Since it does not have a dominant taste, chia seeds can be included in many recipes. It can even be used in place of eggs to have consistency in soups as it secretes a type of gel when contacted with liquid. Thanks to the Omega-3 it contains, it has important benefits in terms of brain and heart health. It balances the insulin level, provides energy, and contributes to muscle and bone development. It is an important tool in the fight against obesity with its melting feature of abdominal fat.

A Suggestion: Chia Seed Tonic with Turmeric and Ginger


  • 1 cm of peeled and chopped ginger
  • 1 cm of peeled and chopped turmeric (or 1/2 teaspoon of turmeric powder)
  • 1/3 cup of honey
  • 1/4 cup of fresh lime juice
  • 2 teaspoons of black pepper
  • 1 tablespoon of chia seeds
  • 3 cups of water
  • Soda or mineral water
  • Fresh thyme for decoration (optional)


Blend ginger, turmeric, honey, lime juice, black pepper and 3 glasses of water through the blender. Strain into a separate bowl using a fine-mesh strainer. Add the chia seeds and wait 8-10 minutes for the seeds to release themselves. Put a few ice cubes in your glasses and pour the mixture until filling the half of the glass, then add soda or mineral water. You can decorate it with thyme. Bon appétit!

7. Peanut Butter

A food source dating back to the Incas and Aztecs: Peanut butter. Of course, back in those days, they would not consume it as we know today, but they would crush the roasted peanuts into a paste. Thanks to three different inventors, it took today's shape.
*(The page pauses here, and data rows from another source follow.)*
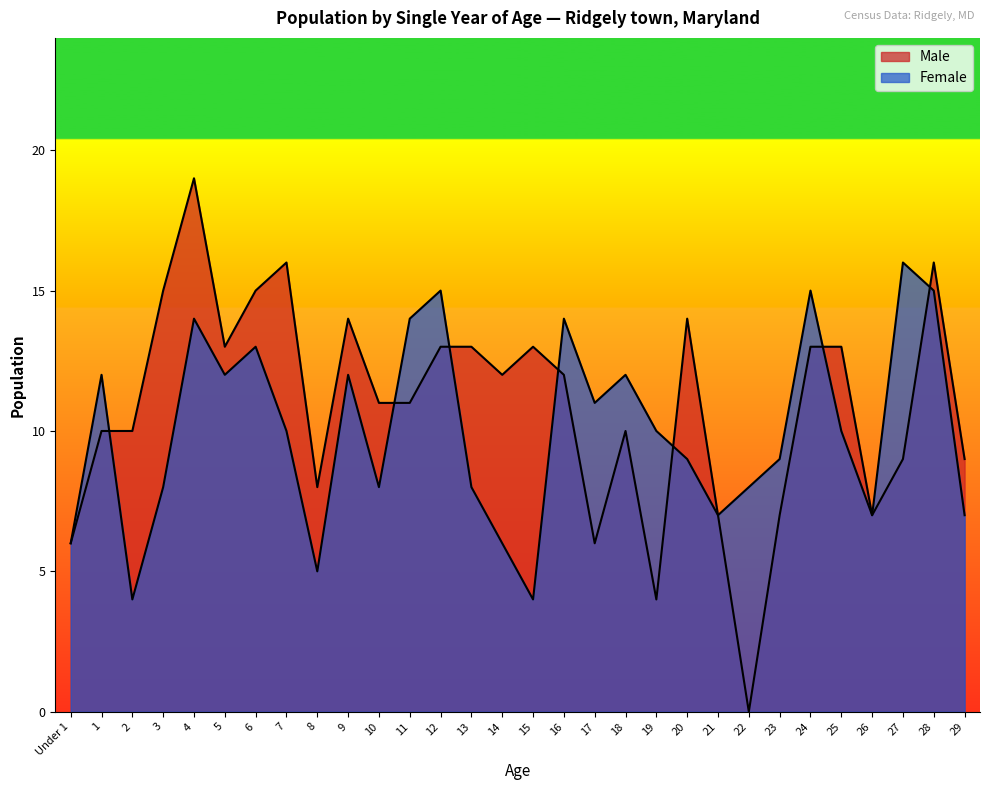

At which category is the sum across all series the highest?

4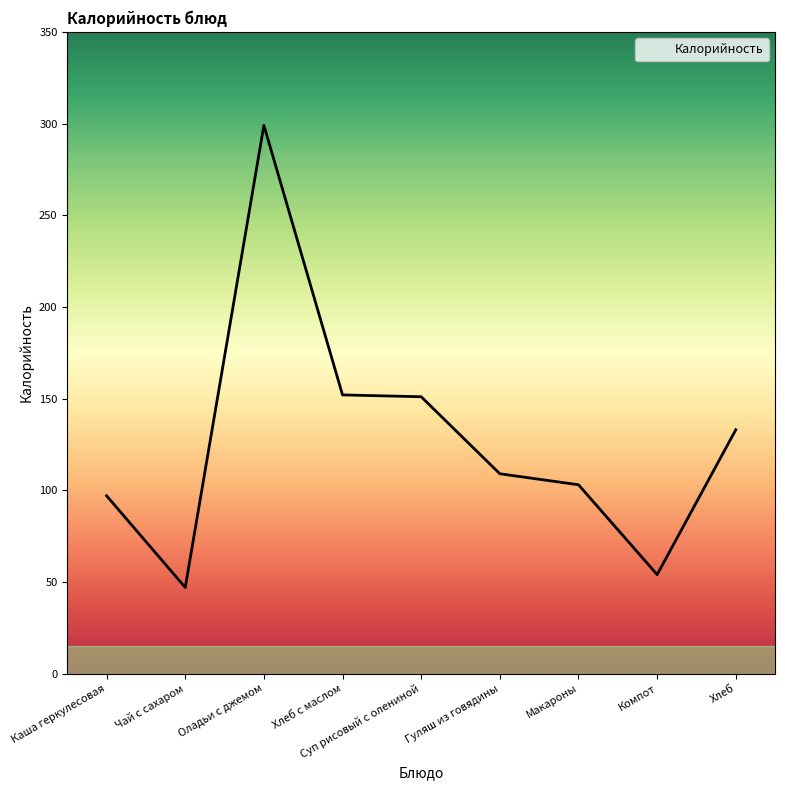

True or false: the data shows 229 at Суп рисовый с олениной.

False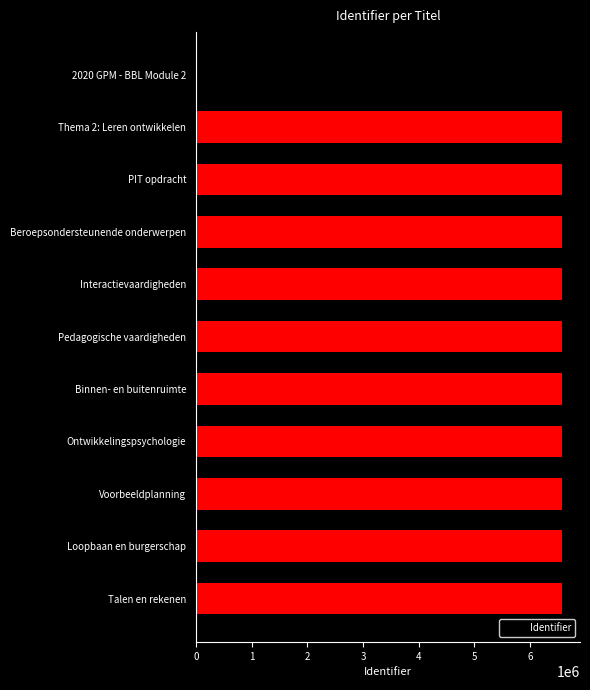

How many data points does each series have?

11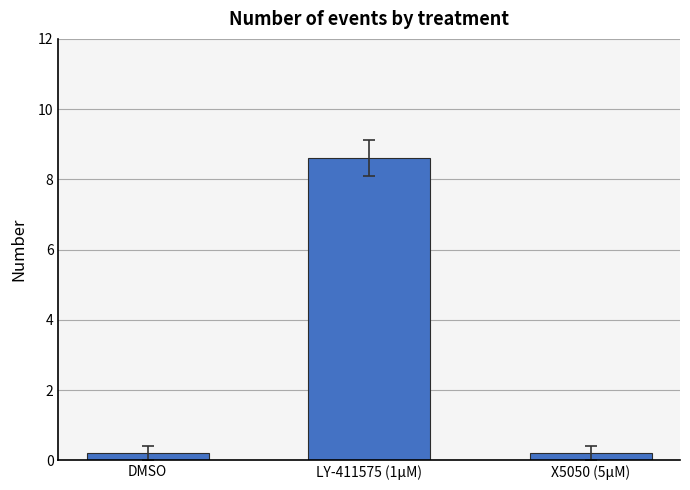

Which label corresponds to the largest value in the chart?

LY-411575 (1μM)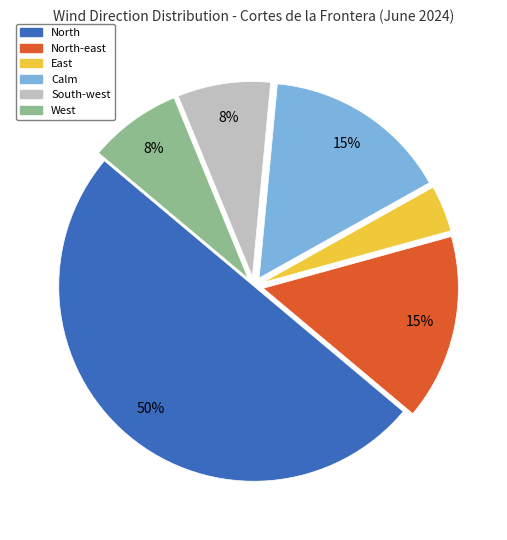

How many slices are in this pie chart?

6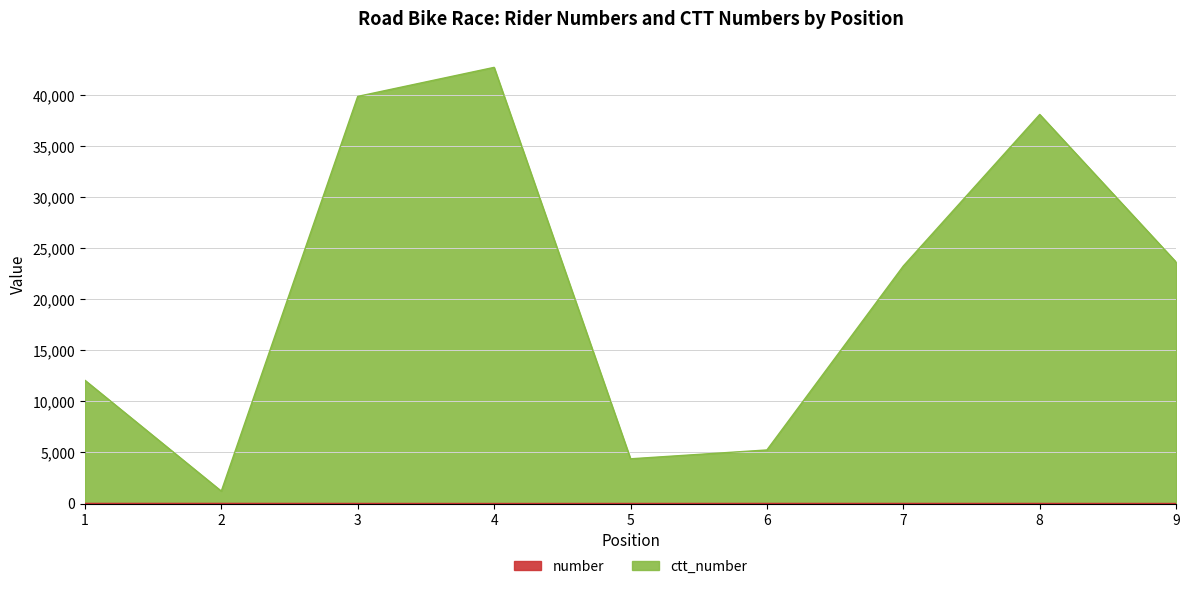

Rank the series by their maximum value, from lowest to highest.

number, ctt_number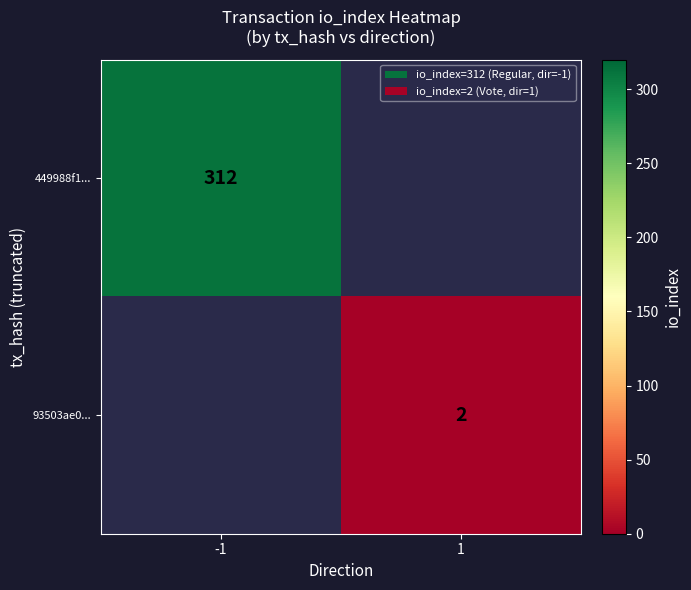

At how many categories does at least one series exceed 203?

1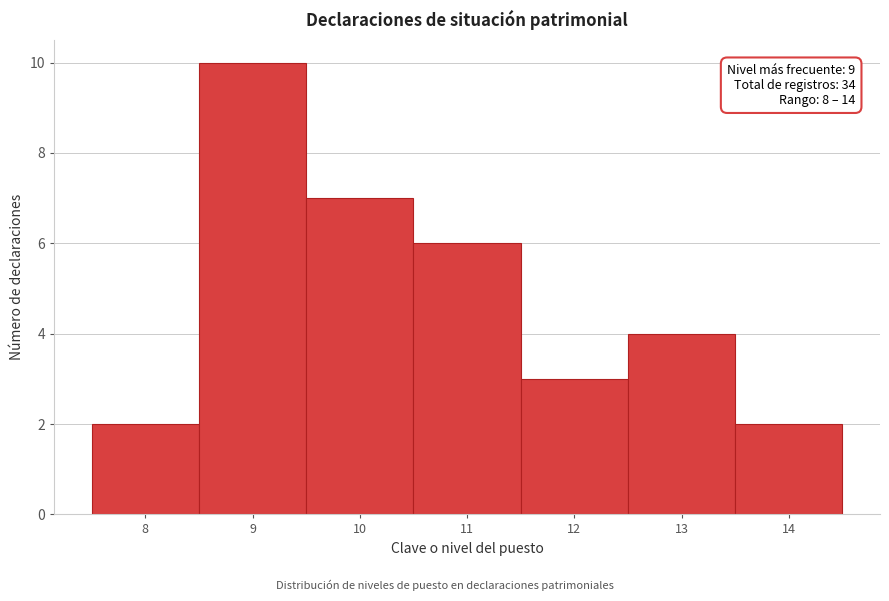

Over which range of the x-axis is the bar tallest?

8.5 to 9.5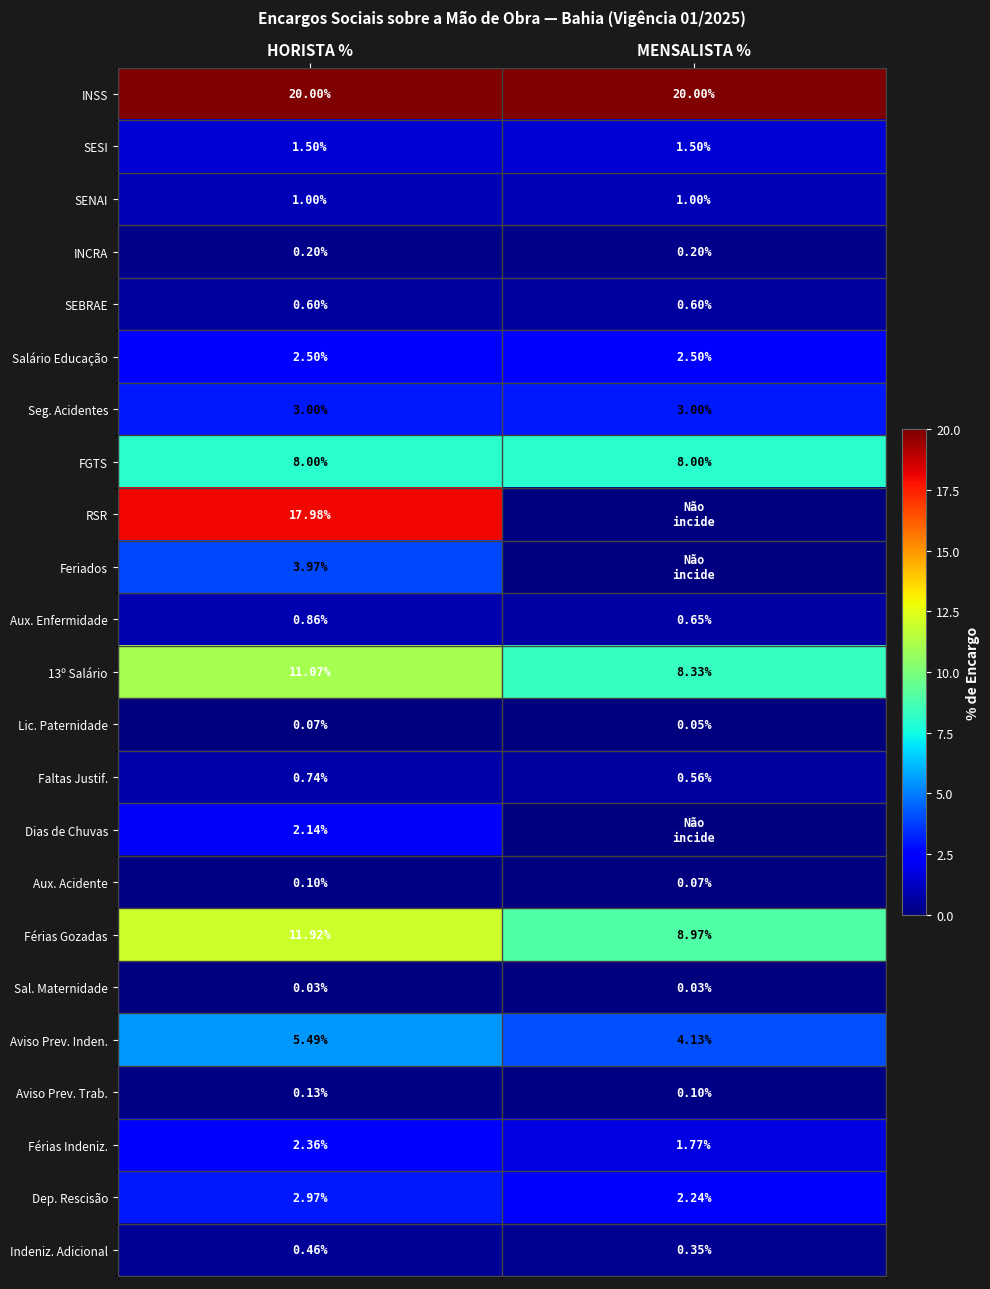

At which label is Aux. Acidente closest to 0?

MENSALISTA %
In 1884, Canadian Marcellus Gilmore Edson patented peanut butter made by crushing roasted peanuts between two heated surfaces. And in 1895, Dr. John Harvey Kellogg (founder of Kellogg flakes) patented a crushing process using raw peanuts. His goal of getting this patent was that people who have problems chewing hard foods can also be fed healthy foods. In 1903, Dr. Ambrose Straub of Missouri patented a machine that produces peanut butter.

Peanut butter, which has a high content of unsaturated fat, is good for the heart and reduces the risk of both heart disease and type 2 diabetes. It is a natural energy store as it contains many vitamins and minerals. It is a nutrient that helps to lose weight thanks to the abundant protein and fiber it contains. Moreover, it prevents the sweet craving!

A Suggestion: Your Own Peanut Butter


  • 2 cups roasted dry peanuts
  • 1-2 tablespoons of honey or sugar (according to your taste)
  • A little bit of salt


Put the peanuts in the food processor and blend for 4-5 minutes. You will see that the peanuts first be crumbled into a dry ball and then turn into an oily liquid. Then pour sugar or honey and a little bit of salt in it and mix it again. If you think you will consume it quickly, you can store it at room temperature, if you cannot consume it quickly, you can keep it in the refrigerator for a few weeks. Bon appétit!